I’m trying to summon up the courage to move past my fear of them, to stop this spider in its tracks, when Kate drops a plastic container right over the spider and crouches, slipping a paper beneath it.
“It’s just a harmless little spider.” Kate stands with the container and its makeshift paper lid.
Juliet and I rear back, clutching each other tight.
“Harmless,” Juliet mutters, turning toward me as I turn toward her. Suddenly, we’re nearly nose to nose, our mouths a scant inch apart. We spring away from each other, Juliet landing with a plop of her butt on the table, me tumbling back onto the floor.

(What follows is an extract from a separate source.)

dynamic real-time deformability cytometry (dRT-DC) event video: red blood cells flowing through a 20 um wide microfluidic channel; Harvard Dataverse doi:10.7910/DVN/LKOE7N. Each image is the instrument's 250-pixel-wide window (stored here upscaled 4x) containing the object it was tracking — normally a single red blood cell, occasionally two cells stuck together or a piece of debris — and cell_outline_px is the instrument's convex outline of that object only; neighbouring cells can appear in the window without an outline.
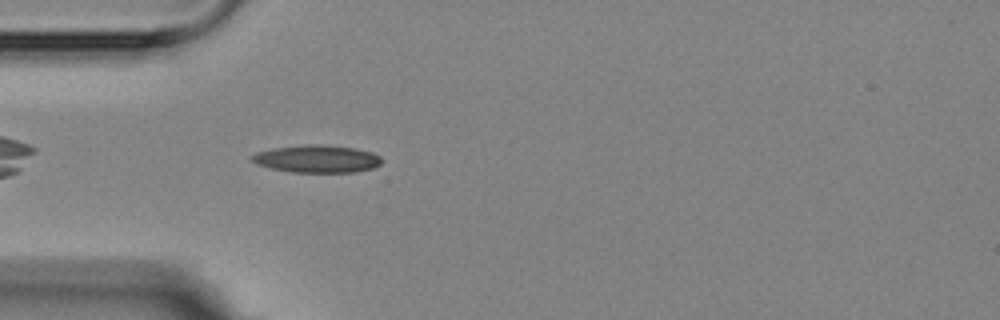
{"species": "Egyptian fruit bat (a non-hibernating species)", "species_latin": "Rousettus aegyptiacus", "temperature_condition": "room temperature", "stored_images_in_passage": 5, "camera_frame_rate_fps": 3000, "um_per_image_px": 0.085, "animal": {"sex": "female"}, "frame": {"image": 1, "passage_image": 5, "time_ms": 4.333, "image_size_px": [1000, 320], "cell_outline_px": [[384, 160], [380, 164], [372, 168], [352, 172], [292, 172], [272, 168], [256, 164], [252, 160], [252, 156], [256, 152], [272, 148], [316, 144], [320, 144], [356, 148], [372, 152], [380, 156]], "centroid_in_image_um": [26.97, 13.5], "position_along_channel_um": 58.0, "area_um2": 20.69}}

I brush myself off, trying to recover my dignity. Juliet seems to be doing the same, easing slowly off the table and standing beside me. Both our eyes are fixed on the container as Kate walks with it.
“Kill it!” Juliet yells.
Kate glances over her shoulder and rolls her eyes. “Absolutely not. This is a good spider.”
“The only good spider,” Juliet mutters darkly, “is a dead spider.”
I snort a laugh and offer her a high five, which she meets with a resolute smack .
“It’s harmless—not killing it!” Kate calls over her shoulder. She opens the small window in the kitchen, lifts the screen, then dumps the spider from the container into the window box of flowers. “Off you go, little guy.”
Kate shuts the screen and dusts off her hands.
“I’m never opening that window again,” Juliet whispers.
“I support that decision.”
“You guys going to make it?” Petruchio asks from where he and everyone else has been standing a few feet away, clearly entertained by this, judging by how every one of them is trying and failing not to laugh.
I glare at him.
Bea steps beside Juliet and pats her sister’s back. “At least now you’re not the only one freaked out by spiders. Strength in numbers, and all.”
“No one else here hates spiders?” I ask the room.
Everyone shrugs, nonplussed.
“Fools, every one of them.” Juliet blows out a breath and peers up at me. “I need a drink after that. You?”
“Hell yes.”
“Margo!” Juliet calls. “Can we get an emotional support drink, please?”
Margo salutes us as she walks toward the kitchen, barely holding in a laugh. “Two emotional support cocktails, coming right up!”